Cliffs in California, United States

Scotia Bluffs form a 2-mile (3-kilometer) series of gray sandstone cliffs along the north bank of the Eel River near Rio Dell, California.

==Geology==
The course of the lower Eel River changes from northeasterly to westerly as it encounters the resistant Rio Dell Formation of fossiliferous upper Pliocene marine sandstone 15 mi inland from the Pacific Ocean. River turbulence has created deep pools beneath steep sandstone cliffs on the northeasterly bank. Tributary streams, including Nanning Creek, cut steep, narrow canyons through the cliffs. The southwesterly bank of the river is an alluvial plain extending to the estuary. The community of Rio Dell occupies the bank opposite the cliffs. The cliffs expose abundant remains of ancient clams and sand dollars.

==History==
Pacific Lumber Company built a railroad across the face of the cliffs between 1883 and 1885 to transport lumber to Eureka, California. This alignment was followed by the Northwestern Pacific Railroad to avoid bridging the lower Eel River.
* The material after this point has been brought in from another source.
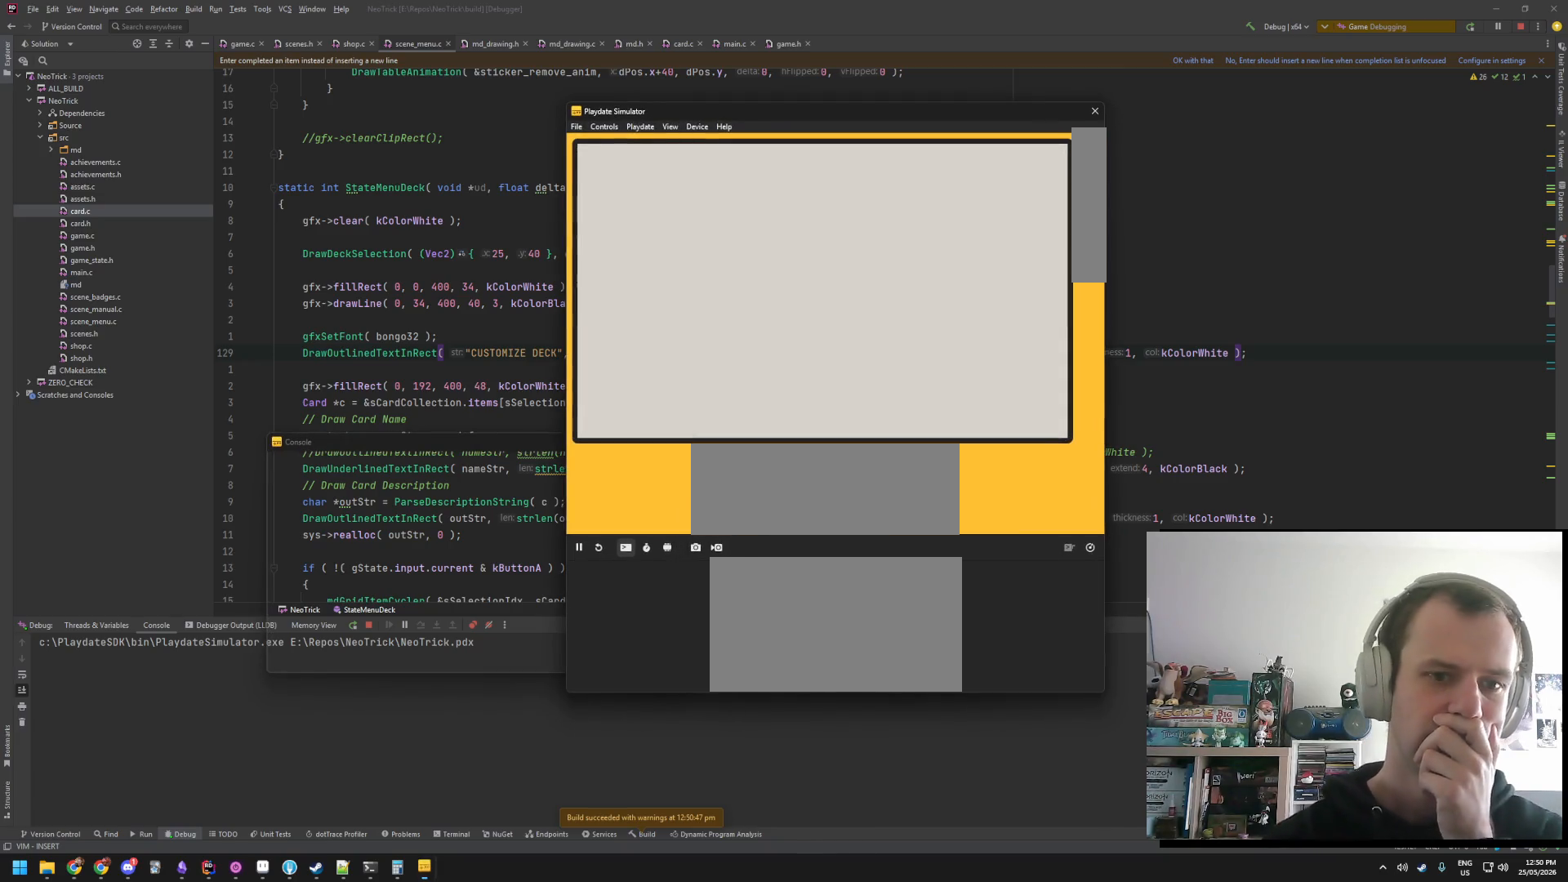
{"buttons": [], "events": []}
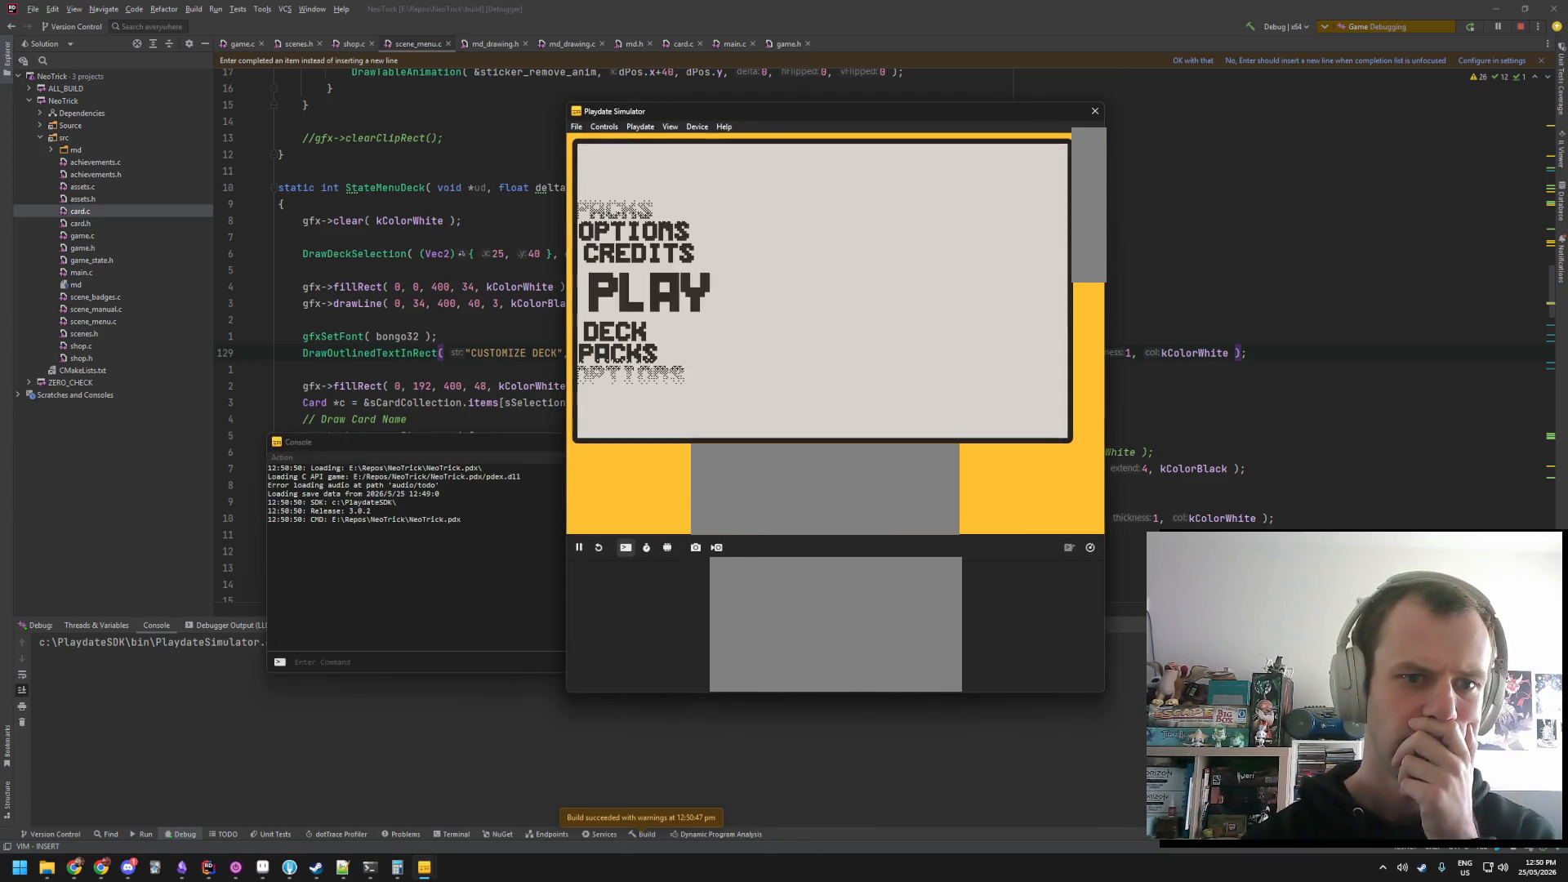
{"buttons": [], "events": []}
The rail line maintained an elaborate series of benches, retaining walls, and trestles approximately 50 ft above the river during low summer flows, and the cliffs extend 75 to 500 ft above the track. These trestles and benches have been frequently damaged by floods and by massive blocks of sandstone falling from the upper cliffs. Rail service was interrupted in 1907, 1913, 1933, 1938, 1942, 1946, 1955, 1956, 1957, 1964 and 1971. A railroad bridge crew was assigned to work exclusively on the Scotia Bluff trestles from 1916 through 1959. Flood waters reached track level in 1955 and were 11 ft over the railway in 1964. Three trainmen were killed when engine 184 was swept into the river by a 17 January 1953 landslide off the bluffs.